Reincarnation
REINCARNATION. The doctrine of reincarnation concerns the rebirth of the soul or self in a series of physical or preternatural embodiments, which are customarily human or animal in nature but are in some instances divine, angelic, demonic, vegetative, or astrological (i.e., are associated with the sun, moon, stars, or planets). The concept of rebirth may also be expressed in such terms as metempsuchōsis (or more accurately, metensōmatōsis, "passage from one body to another") and palingenesis (Gr., lit., "to begin again").
The belief in rebirth in one form or another is found in tribal or nonliterate cultures all over the world. The notion is most dramatically evident in the native societies of central Australia and West Africa, where it is intimately associated with the cult of ancestor worship.
It is in ancient India and Greece, however, that the doctrine of rebirth has been most elaborately developed.
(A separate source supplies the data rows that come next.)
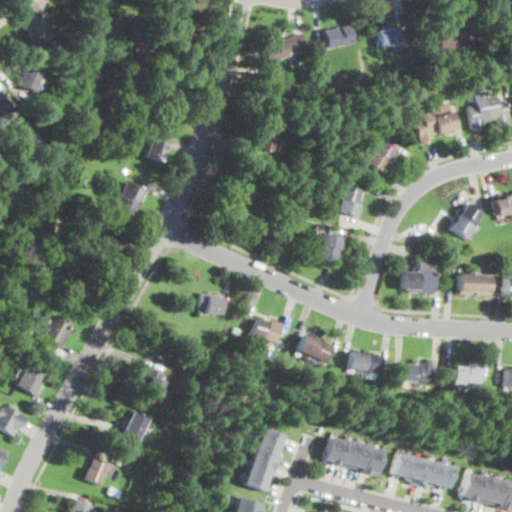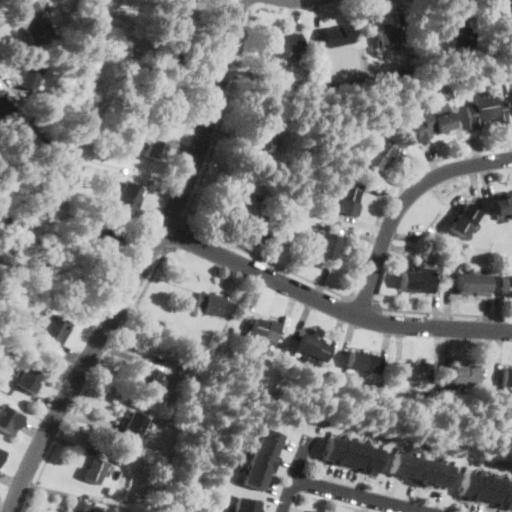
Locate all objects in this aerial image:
road: (251, 3)
building: (180, 4)
building: (180, 5)
building: (500, 7)
road: (398, 13)
road: (291, 14)
road: (8, 17)
building: (31, 18)
building: (33, 19)
road: (317, 22)
road: (420, 22)
building: (389, 31)
building: (456, 34)
building: (336, 35)
building: (337, 36)
building: (388, 36)
building: (449, 38)
building: (285, 47)
building: (283, 48)
building: (178, 53)
building: (474, 58)
building: (407, 70)
building: (397, 71)
building: (29, 72)
building: (28, 73)
road: (204, 73)
building: (328, 84)
building: (431, 86)
road: (198, 88)
road: (5, 92)
building: (510, 94)
building: (511, 94)
building: (168, 99)
building: (2, 105)
building: (3, 105)
building: (494, 108)
building: (483, 109)
building: (476, 112)
building: (441, 118)
building: (432, 121)
building: (423, 125)
building: (267, 131)
building: (29, 133)
road: (510, 134)
road: (183, 146)
road: (238, 147)
road: (462, 147)
building: (151, 149)
building: (152, 150)
building: (382, 150)
road: (475, 150)
building: (378, 155)
road: (410, 158)
building: (373, 160)
road: (433, 163)
building: (351, 166)
road: (486, 179)
road: (473, 184)
road: (394, 185)
road: (163, 192)
building: (349, 193)
road: (383, 194)
building: (127, 197)
building: (127, 199)
building: (511, 199)
building: (347, 200)
building: (233, 203)
road: (402, 203)
building: (501, 203)
building: (345, 205)
building: (501, 206)
building: (261, 208)
building: (467, 214)
road: (202, 216)
building: (463, 219)
road: (363, 224)
building: (459, 226)
building: (283, 230)
building: (102, 233)
road: (177, 235)
road: (357, 235)
road: (412, 236)
building: (329, 239)
building: (327, 246)
road: (136, 247)
road: (395, 249)
building: (325, 251)
road: (275, 263)
road: (143, 264)
building: (416, 278)
building: (423, 279)
building: (407, 280)
road: (226, 281)
road: (322, 281)
building: (464, 282)
building: (471, 282)
building: (479, 283)
building: (505, 285)
building: (506, 287)
road: (362, 299)
road: (254, 300)
building: (208, 302)
building: (208, 302)
building: (72, 305)
road: (331, 306)
road: (447, 307)
road: (290, 308)
road: (436, 308)
road: (441, 311)
road: (496, 311)
road: (486, 312)
road: (303, 313)
building: (32, 324)
building: (53, 328)
building: (256, 328)
building: (263, 328)
road: (337, 329)
building: (54, 330)
building: (269, 330)
road: (348, 334)
building: (304, 345)
road: (396, 346)
building: (311, 347)
road: (436, 347)
road: (485, 348)
road: (448, 349)
building: (317, 351)
building: (202, 353)
road: (128, 355)
road: (74, 357)
road: (498, 357)
building: (361, 360)
building: (355, 361)
building: (370, 364)
building: (420, 371)
building: (407, 372)
building: (413, 372)
building: (464, 374)
road: (93, 375)
building: (458, 375)
building: (470, 375)
building: (506, 376)
building: (28, 377)
building: (28, 378)
building: (507, 378)
building: (154, 382)
building: (152, 383)
building: (165, 402)
road: (47, 403)
building: (8, 418)
road: (88, 418)
building: (8, 419)
building: (132, 425)
building: (133, 425)
road: (32, 430)
building: (266, 436)
road: (73, 444)
road: (291, 445)
building: (134, 448)
building: (330, 448)
building: (0, 450)
building: (263, 451)
building: (345, 451)
building: (1, 452)
building: (350, 454)
building: (358, 454)
building: (259, 458)
building: (371, 459)
road: (286, 464)
building: (399, 465)
building: (258, 467)
building: (413, 469)
building: (419, 469)
building: (93, 470)
building: (93, 471)
road: (283, 472)
road: (292, 473)
building: (428, 473)
building: (442, 474)
road: (328, 475)
road: (338, 478)
building: (250, 479)
road: (10, 480)
road: (351, 481)
road: (360, 484)
building: (468, 485)
building: (482, 486)
road: (275, 489)
building: (486, 489)
road: (392, 490)
building: (495, 490)
road: (54, 491)
building: (111, 492)
road: (360, 495)
building: (506, 495)
road: (410, 496)
road: (417, 498)
road: (272, 500)
road: (328, 501)
road: (436, 501)
road: (367, 503)
building: (242, 504)
building: (240, 505)
building: (78, 506)
building: (79, 506)
road: (467, 506)
road: (478, 507)
road: (490, 508)
road: (5, 509)
road: (286, 510)
road: (355, 510)
road: (500, 510)
building: (229, 511)
building: (316, 511)
building: (319, 511)
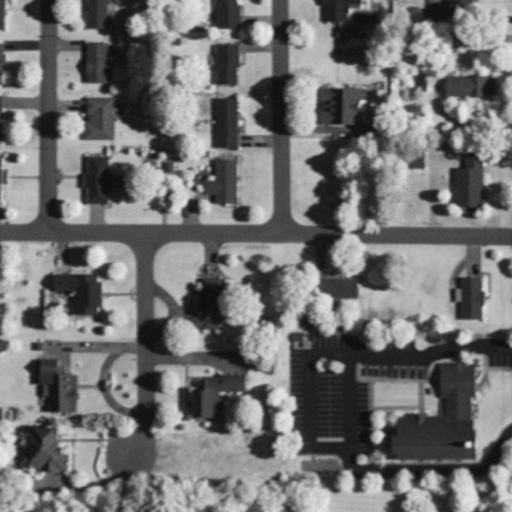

In India, the precept is linked inextricably with the teachings and practices of Hinduism, Buddhism, Jainism, Sikhism (a hybrid synthesis of Hinduism and Islam founded in the fifteenth century by Gurū Nānak), and Sufism (the mystical branch of Islam); it even figures in the writings of such modern thinkers as Ramakrishna and Aurobindo. In ancient Greece, the idea is identified primarily with the philosophical lineages of Pythagoras, Empedocles, Plato, and Plotinus.